Finance Minister Alexei Kudrin warned last month that the 2009 federal budget would have a deficit if the country's main export blend dropped below $70. The State Duma will consider the three-year budget in a key second reading Friday.
Urals for delivery Nov. 8 was trading at $69.35 on Thursday evening, the lowest level in more than a year and a drop of 2.2 percent from a day earlier. Spot prices for the blend broke through the $70 mark Wednesday.
Oil and gas exports are expected to comprise one-third of budget revenues next year. But devaluing oil puts that at risk and may force the government to tap into the Reserve Fund, which for years has been sponging up windfall taxes from energy exports, said Ronald Smith, chief strategist at Alfa Bank.
"I would expect they will cut some expenditures, but also start pulling money out of that reserve to give the economy a boost," he said, adding that the government's immense plans to build new roads, schools and power lines still need to be implemented.
The Finance Ministry is not planning any measures in reaction to the drop, including dipping into the $141 billion Reserve Fund, a spokesman said on customary condition of anonymity.
Kudrin said in August that Russia might have to begin spending the Reserve Fund in 2015 as oil prices decline. The prices of Urals crude peaked at $142.5 in July and has been falling since then on concerns of a global recession.
The decline in Russian oil stocks was led by No. 2 producer LUKoil, which finished down 16 percent. Its shares have lost more than 68 percent since May.
Other major drops in the sector were registered by Gazprom Neft, which fell 17 percent, and regional producer Tatneft, which lost more than 20 percent. Gazprom saw its market capitalization fall below $100 billion for the first time in three years as its shares lost 14 percent.

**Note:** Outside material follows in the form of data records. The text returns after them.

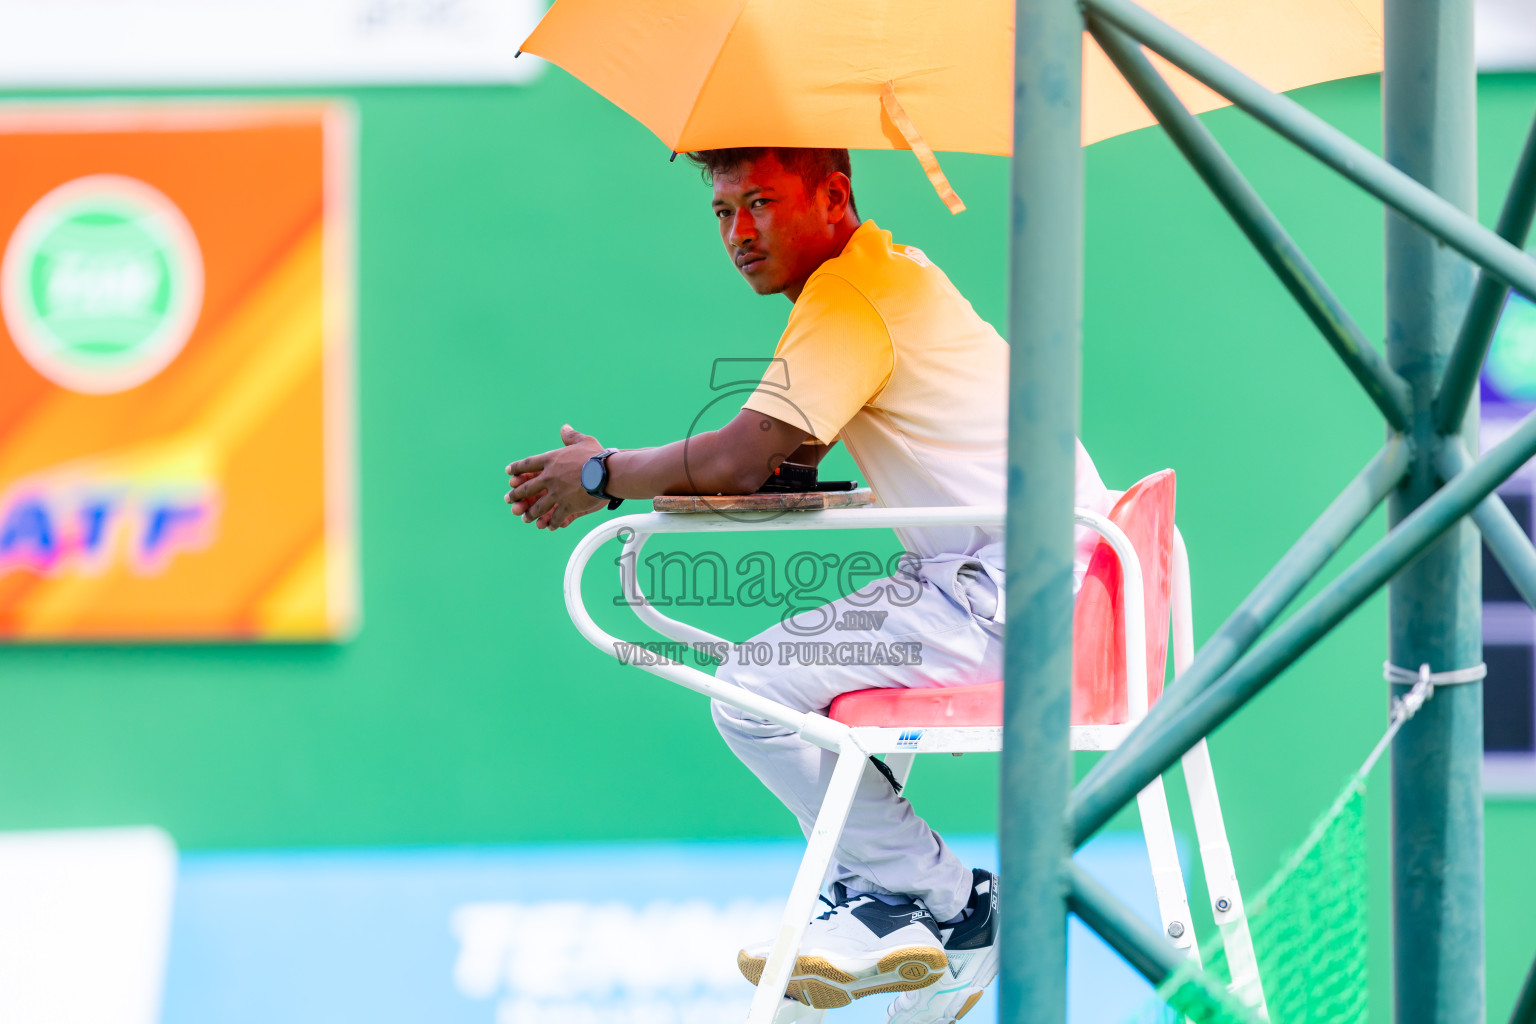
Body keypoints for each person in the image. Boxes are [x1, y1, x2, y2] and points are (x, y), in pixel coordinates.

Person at [505, 147, 1111, 1022]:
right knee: (809, 696)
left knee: (753, 692)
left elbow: (738, 460)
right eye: (722, 212)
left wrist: (601, 475)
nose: (739, 232)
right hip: (1046, 585)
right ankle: (885, 898)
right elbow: (775, 467)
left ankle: (943, 901)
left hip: (1016, 596)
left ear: (834, 197)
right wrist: (670, 478)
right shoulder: (883, 274)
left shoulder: (847, 299)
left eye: (760, 203)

It was worth 2.48 trillion rubles ($94.3 billion) on the MICEX.
Prosperity Capital Management, one of the largest international investors in Russia, did nothing to its oil assets because it viewed their prices as volatile, said Ivan Mazalov, director for oil and gas, who helps handle at least $1 billion in the stocks.
"We don't know what the oil price will be like," he said. "But this [drop below $70] of course creates an unpleasant background."
If the price stays below $70, oil companies are likely to revise their investment plans to delay some projects. Such delays could jeopardize the government's efforts to increase oil output, which has been on track to decline this year.
The company has drafted its near-term investment plans on the assumption that Urals will range from $80 to $105, LUKoil spokesman Dmitry Dolgov said. The board will meet at the end of the month to discuss the outlook, he said.
"Nobody will fully terminate investments. They will possibly slow them down," he said, referring to other oil companies. "We'll do what everybody will do."
The government has reduced taxes and export duties for the industry, offsetting the impact from the price decline, Dolgov said.
As production costs grow, major companies are able to compensate for dwindling prices by selling refined products, which enjoy higher profitability, Smith said. It might take a further drop in the crude price to make them slash expenses, he said.
But the government has also tried to lower fuel costs, and Federal Anti-Monopoly Service chief Igor Artemyev on Thursday warned that producers must cut prices for refined products or face another round of sanctions (Story, Page 5).
"The real sensitive number for the oil companies to start feeling substantial pain and start having to make serious cutbacks themselves maybe in the $55 to $60 range," he said. "But that's a guess because the tax burden is easing pretty rapidly."
The Organization of the Petroleum Exporting Countries is holding an extraordinary meeting Nov. 18 to discuss the impact of the financial crisis. Some analysts predict that the group will agree to reduce output to support the price.